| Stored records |
──────────

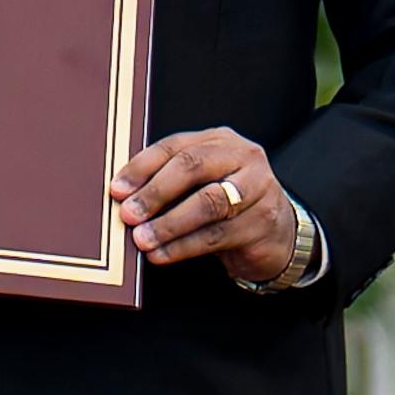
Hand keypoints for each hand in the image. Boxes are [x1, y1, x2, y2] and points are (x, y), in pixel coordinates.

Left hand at [111, 127, 293, 280]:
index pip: (175, 146)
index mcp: (219, 140)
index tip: (117, 190)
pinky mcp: (263, 222)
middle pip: (193, 167)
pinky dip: (183, 247)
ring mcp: (258, 189)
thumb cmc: (226, 203)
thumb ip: (166, 182)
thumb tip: (122, 197)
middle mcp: (243, 158)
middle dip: (155, 192)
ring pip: (207, 204)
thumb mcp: (198, 183)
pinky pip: (216, 235)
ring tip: (142, 239)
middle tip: (129, 214)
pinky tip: (162, 254)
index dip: (142, 168)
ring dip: (168, 224)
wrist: (277, 233)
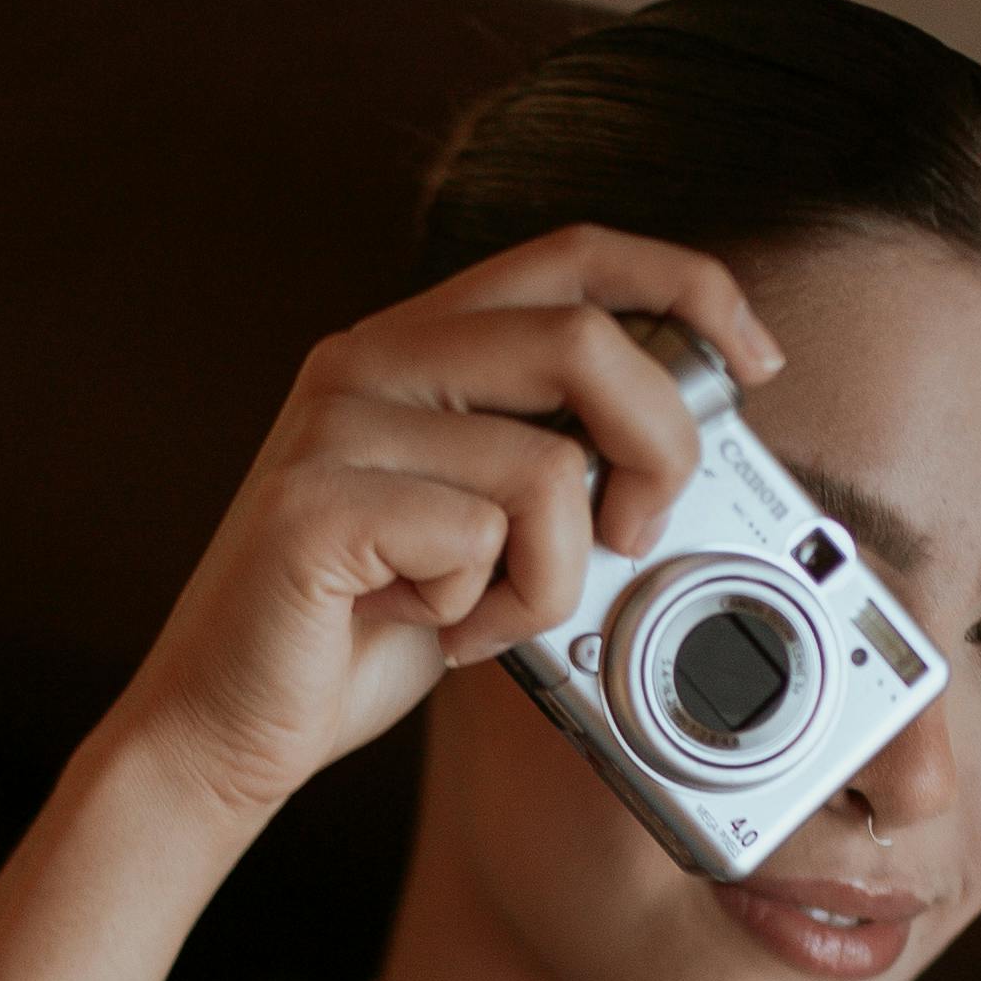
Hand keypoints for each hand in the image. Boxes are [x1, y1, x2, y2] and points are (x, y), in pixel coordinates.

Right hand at [0, 229, 780, 980]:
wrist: (226, 726)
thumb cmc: (360, 633)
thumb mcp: (486, 527)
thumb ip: (556, 462)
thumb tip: (684, 446)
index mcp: (416, 344)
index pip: (576, 254)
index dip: (688, 287)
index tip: (755, 364)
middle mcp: (370, 357)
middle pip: (586, 339)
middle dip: (659, 450)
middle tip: (633, 538)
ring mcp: (335, 425)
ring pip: (549, 466)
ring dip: (551, 576)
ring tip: (481, 612)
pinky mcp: (317, 507)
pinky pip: (479, 540)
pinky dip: (485, 613)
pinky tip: (426, 630)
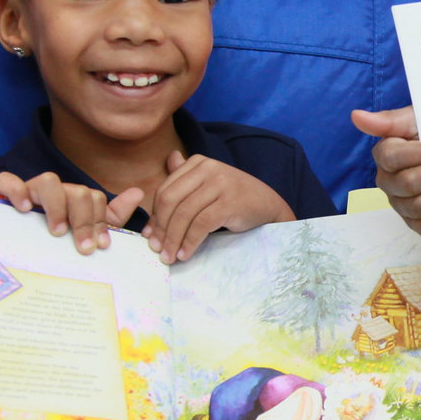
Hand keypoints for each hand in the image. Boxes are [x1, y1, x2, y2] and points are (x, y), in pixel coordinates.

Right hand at [0, 171, 140, 254]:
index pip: (94, 198)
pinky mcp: (0, 194)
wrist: (5, 248)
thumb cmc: (46, 241)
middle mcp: (53, 193)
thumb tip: (138, 193)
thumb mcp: (80, 233)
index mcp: (71, 201)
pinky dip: (17, 191)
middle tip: (82, 247)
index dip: (100, 220)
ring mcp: (27, 191)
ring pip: (48, 181)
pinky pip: (7, 181)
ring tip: (57, 231)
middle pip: (76, 191)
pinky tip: (24, 210)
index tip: (100, 245)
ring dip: (57, 206)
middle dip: (84, 219)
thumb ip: (111, 217)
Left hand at [145, 153, 294, 262]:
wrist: (269, 207)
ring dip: (173, 240)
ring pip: (184, 214)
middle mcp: (209, 168)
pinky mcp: (230, 202)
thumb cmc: (235, 199)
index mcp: (198, 163)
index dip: (155, 216)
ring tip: (170, 257)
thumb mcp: (208, 186)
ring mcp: (221, 183)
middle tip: (157, 249)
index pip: (165, 190)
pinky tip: (185, 254)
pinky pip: (201, 225)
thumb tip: (156, 177)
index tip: (150, 236)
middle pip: (171, 201)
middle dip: (161, 229)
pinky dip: (190, 242)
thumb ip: (184, 180)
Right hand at [351, 106, 420, 237]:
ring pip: (417, 208)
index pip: (390, 158)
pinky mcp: (417, 222)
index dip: (414, 154)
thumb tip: (356, 116)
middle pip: (407, 184)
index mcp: (385, 155)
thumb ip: (387, 121)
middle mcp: (388, 182)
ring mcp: (401, 204)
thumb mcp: (415, 119)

──────────

| Instructions to follow |
Count, and answer with the number only: how many lines of the data include the string "hand"?

| Final answer |
8